1148年、遂に十字軍がエルサレムに到着した。この遠征部隊はフランス王ルイ7世と彼の王妃アリエノール・ダキテーヌ、ローマ王コンラート3世らが率いていた。十字軍遠征部隊の到着を受けて、同年中にボードゥアン3世はアッコにて会議を開催し、今後の遠征対象について諸侯らと話し合った。もし十字軍が北方のアレッポを征服すれば、彼らは再びエデッサを取り戻すことができたであろう。しかし、もしダマスカスを占領すれば、十字軍はヌールッディーンの勢力を抑制することができ、またエルサレムの国力増強も可能となったであろう。またダマスカスはキリスト教世界において、アレッポやエデッサよりも重要視された都市でもあった。以上の状況を踏まえ、ボードゥアン3世はダマスカスを攻略目標とすることに同意した。その4日後、十字軍はダマスカスの包囲を敢行したが、結局失敗に終わった。1154年、遂にヌールッディーンはダマスカスを占領した。これにより十字軍はムスリムに対して劣勢となり、エルサレム王国は危機的状況に追い込まれた。
エルサレム王国や他の十字軍国家はムスリム政権との戦いで常に危険に晒されていたのですね。
十字軍の遠征部隊は1149年までにヨーロッパへと帰還した。これによりエルサレムの軍事力は大きく激減した。ヌールッディーンは機を逃さず十字軍に攻勢を仕掛け、続くイナブの戦いでアンティオキア公レーモンを打ち取った。
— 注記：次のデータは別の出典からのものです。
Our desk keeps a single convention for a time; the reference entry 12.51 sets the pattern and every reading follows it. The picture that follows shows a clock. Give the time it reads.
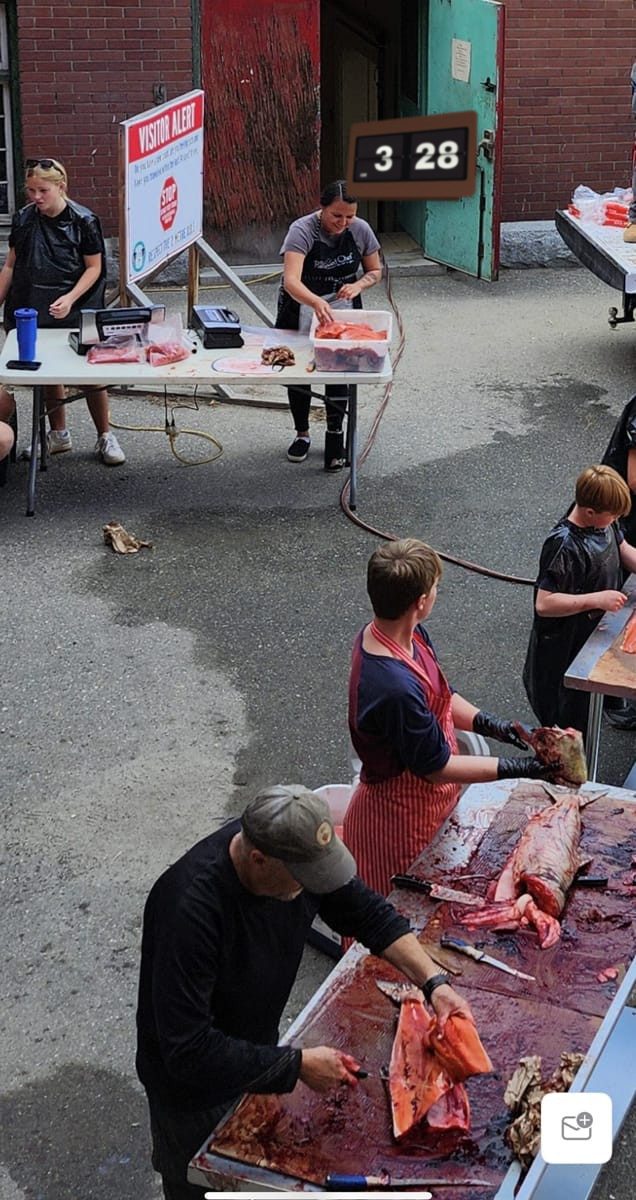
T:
3.28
アンティオキア公レーモンはギヨーム9世の子で、ギヨーム10世の弟、ラミロ2世の王妃となったアニェスの兄、アリエノールの叔父になります。アラゴンとも関係の深いギヨーム9世の子の1人がこのような形で戦死したというのはショックでした。
ボードゥアン3世は領主を失ったアンティオキア公国に急行し摂政として公国を統治した。戦死したアンティオキア公レーモンの未亡人コンスタンスはボードゥアン3世の母方の従姉妹であり、父親がアンティオキア公ボエモン2世であったことから、コンスタンスはアンティオキア公の正統な継承者であった。それゆえにボードゥアン3世はコンスタンスと結婚してアンティオキア公継承権を獲得しようと試みたとされるが、この試みは失敗した。
このあたりの関係はかなり複雑です。
またボードゥアン3世は北方に残されていたエデッサ伯国の領土Turbesselの防衛にも失敗し、1150年8月にはTurbesselの支配権のビザンツ帝国への移譲を迫られた。そして彼はアインタブの戦いでヌールッディーンの軍勢の攻撃に晒されつつも、Turbesselのキリスト教徒住民を守り抜き、無事に退避させた。1152年ボードゥアン3世とメリザンド女王はボードゥアンの叔母オディエルナとその夫のトリポリ伯レーモン2世との間で勃発した紛争を解決するためにトリポリへ向かった。ボードゥアンはこの紛争を調停したものの、いざエルサレムに帰還しようとした時、レーモン2世が暗殺された。ボードゥアンはその後しばらくトリポリ伯国に滞在し事件の事後処理などを行い、またオディエルナもトリポリに留まって自身の幼い息子レーモン3世の摂政として伯国の統治を継続した。
次から次へといろいろなことがあって大変そうです。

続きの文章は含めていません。